Questa è la definizione di "donna" che ha proposto Haslanger 25 anni fa: >Un soggetto S è una donna se e solo se S è sistematicamente subordinata sotto qualche aspetto (economico, politico, legale ecc.) in virtù di caratteristiche fisiche osservate o immaginate che si presume siano indicatori del ruolo biologico femminile nella riproduzione.

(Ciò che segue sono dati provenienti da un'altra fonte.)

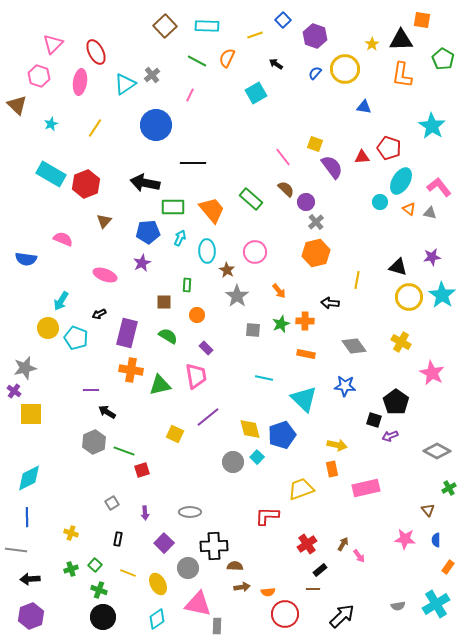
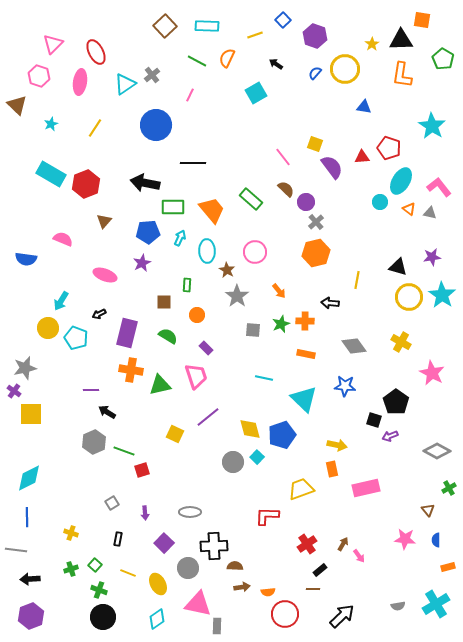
pink trapezoid at (196, 376): rotated 8 degrees counterclockwise
orange rectangle at (448, 567): rotated 40 degrees clockwise
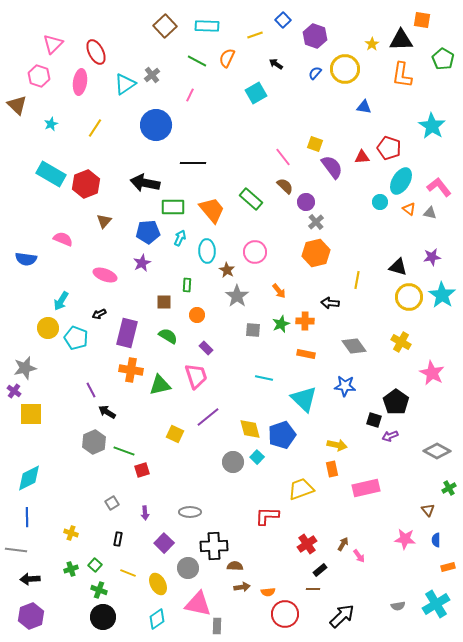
brown semicircle at (286, 189): moved 1 px left, 3 px up
purple line at (91, 390): rotated 63 degrees clockwise
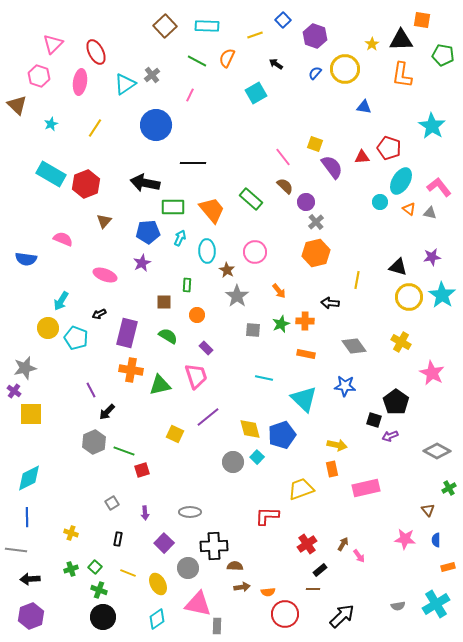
green pentagon at (443, 59): moved 4 px up; rotated 20 degrees counterclockwise
black arrow at (107, 412): rotated 78 degrees counterclockwise
green square at (95, 565): moved 2 px down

Però hanno trovato che non era abbastanza inclusiva. Allora Saul, 12 anni dopo, ha proposto questa nuova definizione: >L'enunciato "S è una donna" è vero nel contesto C se e solo se S è un essere umano e S è significativamente simile (dati gli standard in vigore in C) alla maggior parte di coloro che possiedono i principali marcatori biologici del sesso femminile (cromosomi xx, vagina, ovaie).

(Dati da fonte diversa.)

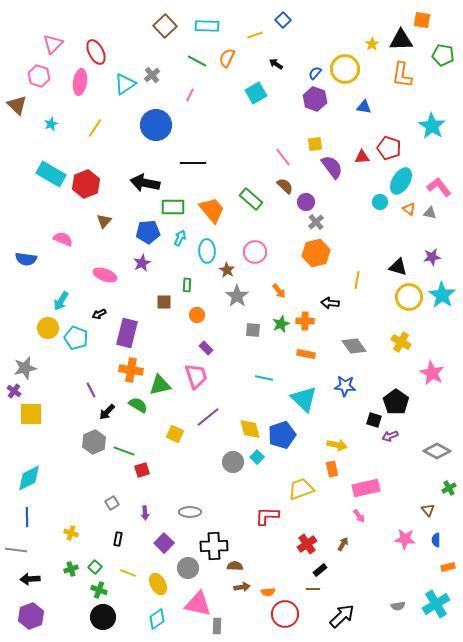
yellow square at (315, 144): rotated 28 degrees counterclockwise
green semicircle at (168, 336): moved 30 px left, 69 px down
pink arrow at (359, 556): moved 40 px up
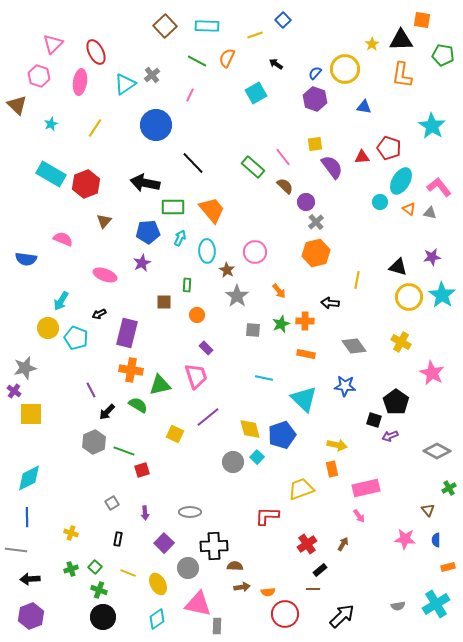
black line at (193, 163): rotated 45 degrees clockwise
green rectangle at (251, 199): moved 2 px right, 32 px up
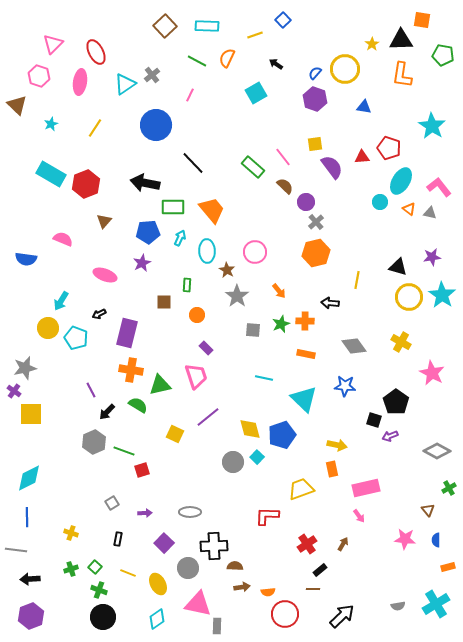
purple arrow at (145, 513): rotated 88 degrees counterclockwise
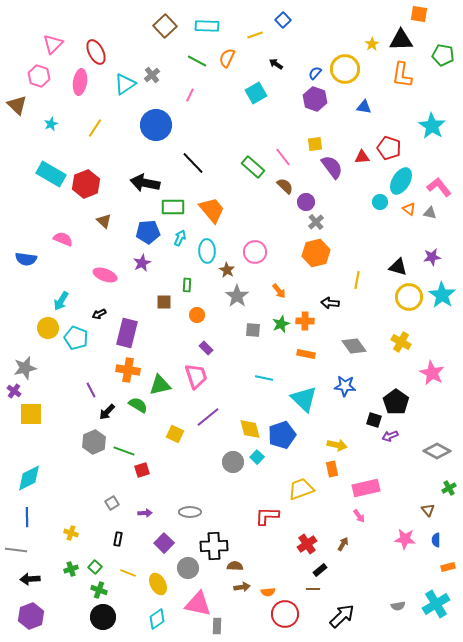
orange square at (422, 20): moved 3 px left, 6 px up
brown triangle at (104, 221): rotated 28 degrees counterclockwise
orange cross at (131, 370): moved 3 px left
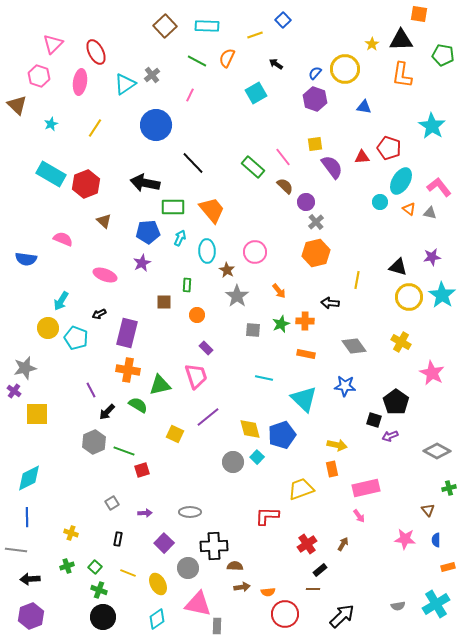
yellow square at (31, 414): moved 6 px right
green cross at (449, 488): rotated 16 degrees clockwise
green cross at (71, 569): moved 4 px left, 3 px up
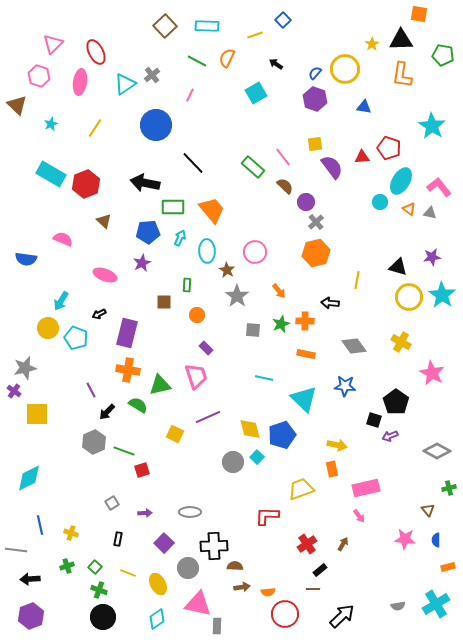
purple line at (208, 417): rotated 15 degrees clockwise
blue line at (27, 517): moved 13 px right, 8 px down; rotated 12 degrees counterclockwise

Però hanno trovato che questa definizione rende le donne transgender dei casi borderline.
>>237488 Ho pensato la stessa cosa. Basta mettere come definizione "S è una donna se e solo se almeno un uomo si vuole scopare S". È la più inclusiva di tutte.

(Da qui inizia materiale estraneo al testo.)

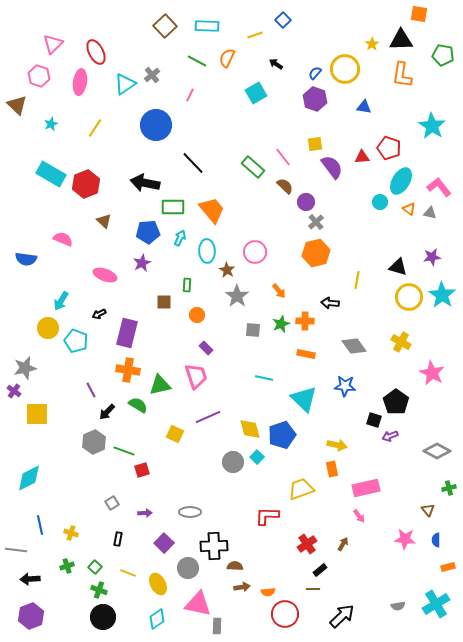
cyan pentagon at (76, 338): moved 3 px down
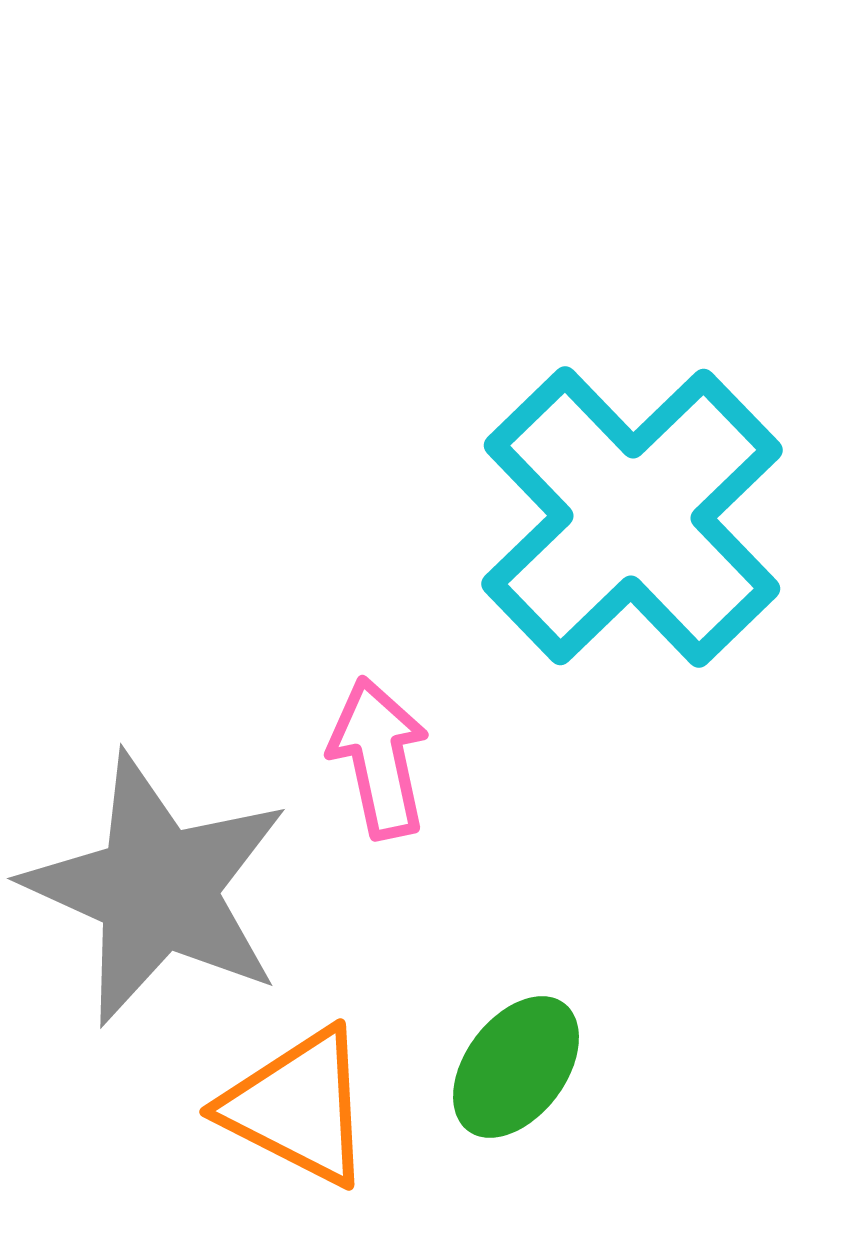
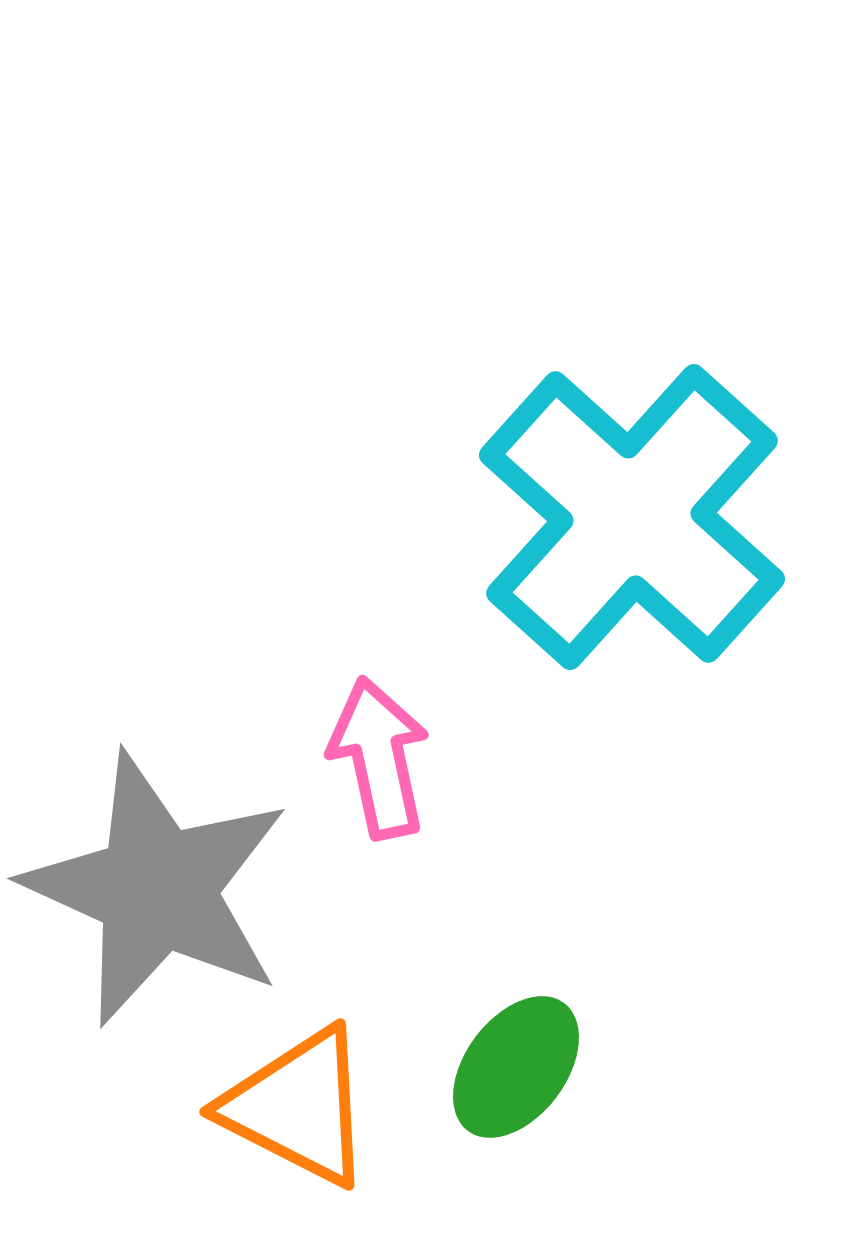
cyan cross: rotated 4 degrees counterclockwise
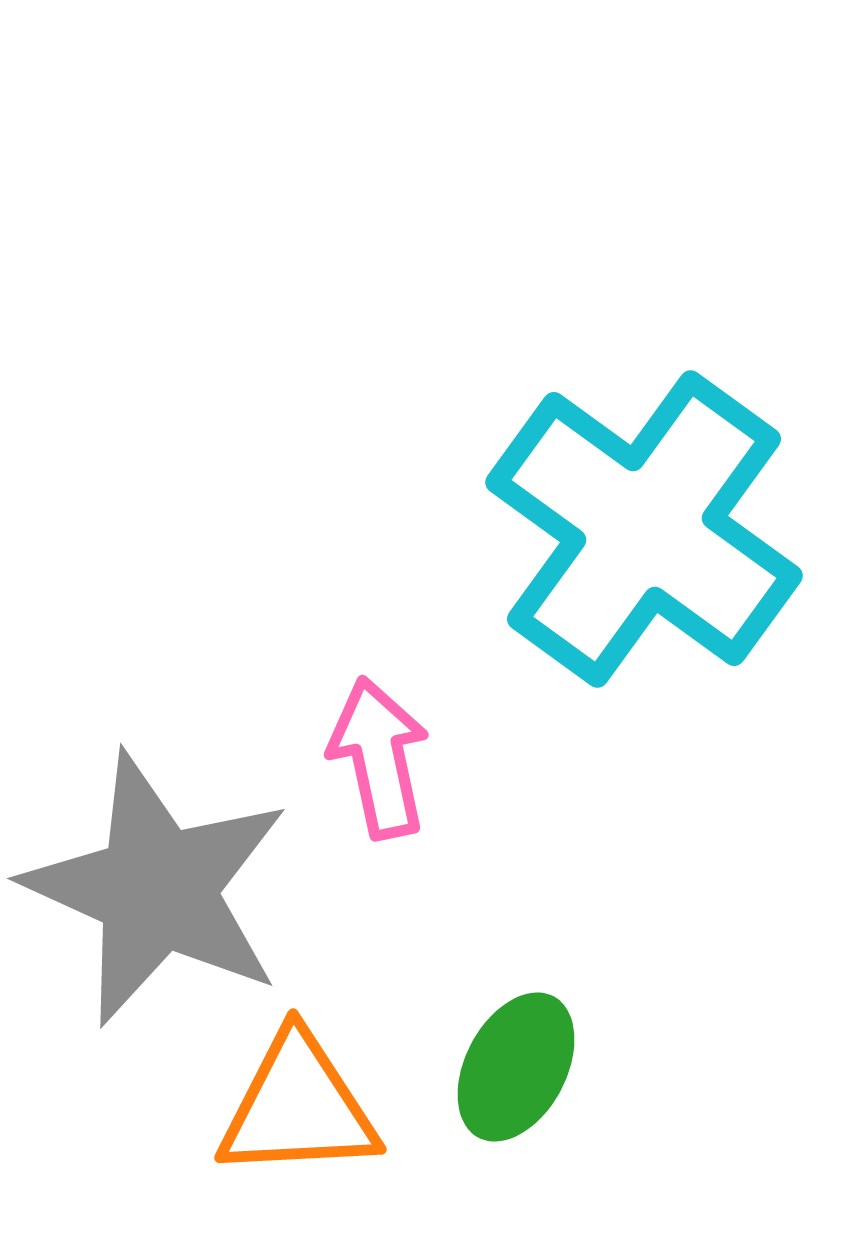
cyan cross: moved 12 px right, 12 px down; rotated 6 degrees counterclockwise
green ellipse: rotated 9 degrees counterclockwise
orange triangle: rotated 30 degrees counterclockwise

Donna: è nata con una vagina in grado di procreare e un seno in grado di allattare.
Uomo: è nato con un pene in grado di inseminare e in caso di normo peso il suo seno è inesistente e in ogni caso non potrà mai nutrire nessuno attraverso esso.
Disforico: è nato fisicamente uomo o donna, ma la sua mente e il suo corpo non sono in nessun modo sincronizzati correttamente e vive la sua sessualità in modo delirante.
Ermafrodito: durante il concepimento qualcosa è andato storto e il risultato finale è una chimera che ha di tutto e un po' con un risultato non funzionante.